Hearing the explosion, but thinking it was a diversionary tactic, Mr. Sandi — who leads the Corporate Bank, a Washington merchant bank, and typically dresses in conservative business suits — grabbed an AK-47 automatic rifle and began running to lead his security guards to the front of his office building.

He later discovered that the U.N. headquarters had been attacked, killing Mr. Vieira de Mello — who he had met just days before — and 22 others.

“It was way too dangerous this time,” said Mr. Sandi in his Washington office yesterday.

His latest trip to his homeland was the third since President Bush declared an end to major combat operations on May 1.

“I am supposed to be going back next week, but I am very much thinking twice about it,” Mr. Sandi said.

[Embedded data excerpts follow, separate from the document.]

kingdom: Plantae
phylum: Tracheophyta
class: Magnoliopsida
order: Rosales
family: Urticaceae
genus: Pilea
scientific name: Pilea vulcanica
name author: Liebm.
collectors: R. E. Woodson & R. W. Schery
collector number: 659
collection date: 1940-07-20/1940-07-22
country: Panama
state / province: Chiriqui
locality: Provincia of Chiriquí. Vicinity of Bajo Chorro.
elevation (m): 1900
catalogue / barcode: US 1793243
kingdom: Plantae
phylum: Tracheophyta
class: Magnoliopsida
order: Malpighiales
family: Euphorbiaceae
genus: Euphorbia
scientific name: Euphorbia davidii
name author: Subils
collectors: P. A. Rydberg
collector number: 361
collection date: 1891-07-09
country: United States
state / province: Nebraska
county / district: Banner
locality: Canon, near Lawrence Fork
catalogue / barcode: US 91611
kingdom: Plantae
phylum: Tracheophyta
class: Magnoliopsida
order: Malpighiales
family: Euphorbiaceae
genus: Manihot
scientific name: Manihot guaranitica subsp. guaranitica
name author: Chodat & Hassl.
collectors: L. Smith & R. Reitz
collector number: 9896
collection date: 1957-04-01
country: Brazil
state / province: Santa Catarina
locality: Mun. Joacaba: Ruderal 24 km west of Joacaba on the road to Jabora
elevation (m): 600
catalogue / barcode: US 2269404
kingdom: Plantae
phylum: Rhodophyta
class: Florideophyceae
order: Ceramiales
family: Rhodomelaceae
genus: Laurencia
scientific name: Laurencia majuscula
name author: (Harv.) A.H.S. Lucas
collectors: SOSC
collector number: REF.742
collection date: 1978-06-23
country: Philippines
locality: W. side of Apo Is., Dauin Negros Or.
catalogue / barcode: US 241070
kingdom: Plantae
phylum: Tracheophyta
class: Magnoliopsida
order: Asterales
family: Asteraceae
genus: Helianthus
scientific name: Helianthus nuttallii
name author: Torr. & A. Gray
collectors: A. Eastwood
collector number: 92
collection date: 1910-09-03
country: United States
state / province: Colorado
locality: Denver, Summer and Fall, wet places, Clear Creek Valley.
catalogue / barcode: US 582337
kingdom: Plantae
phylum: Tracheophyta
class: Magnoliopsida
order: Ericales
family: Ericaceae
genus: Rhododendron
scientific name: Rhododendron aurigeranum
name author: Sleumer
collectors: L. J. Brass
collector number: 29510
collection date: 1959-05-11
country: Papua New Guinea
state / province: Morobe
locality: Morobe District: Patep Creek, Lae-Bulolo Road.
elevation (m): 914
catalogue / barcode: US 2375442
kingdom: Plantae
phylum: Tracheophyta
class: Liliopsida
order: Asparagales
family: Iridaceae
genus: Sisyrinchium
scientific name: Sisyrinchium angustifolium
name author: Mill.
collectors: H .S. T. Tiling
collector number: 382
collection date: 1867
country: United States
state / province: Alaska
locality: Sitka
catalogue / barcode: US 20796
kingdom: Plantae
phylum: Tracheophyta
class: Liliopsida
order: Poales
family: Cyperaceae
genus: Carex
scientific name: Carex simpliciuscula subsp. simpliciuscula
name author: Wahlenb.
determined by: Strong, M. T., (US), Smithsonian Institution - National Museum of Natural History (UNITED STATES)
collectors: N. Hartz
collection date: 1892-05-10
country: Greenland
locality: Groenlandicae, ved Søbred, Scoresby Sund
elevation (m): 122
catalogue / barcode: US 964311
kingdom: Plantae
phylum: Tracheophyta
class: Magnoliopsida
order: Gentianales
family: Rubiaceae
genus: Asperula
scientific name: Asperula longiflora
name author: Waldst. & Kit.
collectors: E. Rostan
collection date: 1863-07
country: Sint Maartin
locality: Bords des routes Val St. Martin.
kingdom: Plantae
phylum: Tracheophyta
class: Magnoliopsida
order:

One U.S. aid group, CARE U.S., said it had not received any such warnings.

Mr. Sandi has poured millions of dollars into investments in Iraq, including the creation of a security force of about 1,000 to provide protection to the Iraqi Department of Justice and several members of the U.S.-approved Iraqi Governing Council.

Mr. Sandi, who serves as an adviser to many Governing Council members, said the security situation in Iraq had deteriorated significantly since April and Iraqis’ frustration with the continued lack of power, water and health services was reaching a critical point.

Outside the headquarters of the U.S.-led coalition in Baghdad, thousands of Iraqi Shi’ites protested yesterday, saying the occupation force was lax on security and had done too little to stop a weekend of ethnic bloodshed in the north and the bombing of the house of an important Muslim Shi’ite cleric in the south.

The U.S. military reported yesterday that a soldier died of a nonhostile gunshot wound, bringing to 138 the number of troops killed since major combat was declared over. A total of 276 soldiers have died in combat or by accident since the war began March 19.

“I think the U.S. policy is in difficulty,” said Ken Katzman, a regional specialist at the Congressional Research Service in Washington and a former CIA analyst.

He said U.S. troop casualties and Iraqi intercommunal violence have prompted other nations to hedge on commitments to provide troops to the coalition.

“[The resistance] seems to be motivated by an apparent breakdown in control,” said Mr. Katzman, adding that additional attacks were likely.

“Everyone is calling for more military, but no one is focusing on the root of the problem, which is that people need services [and] human intelligence,” Mr. Sandi added. “You need a two-pronged approach: Security and services have to go hand in hand.”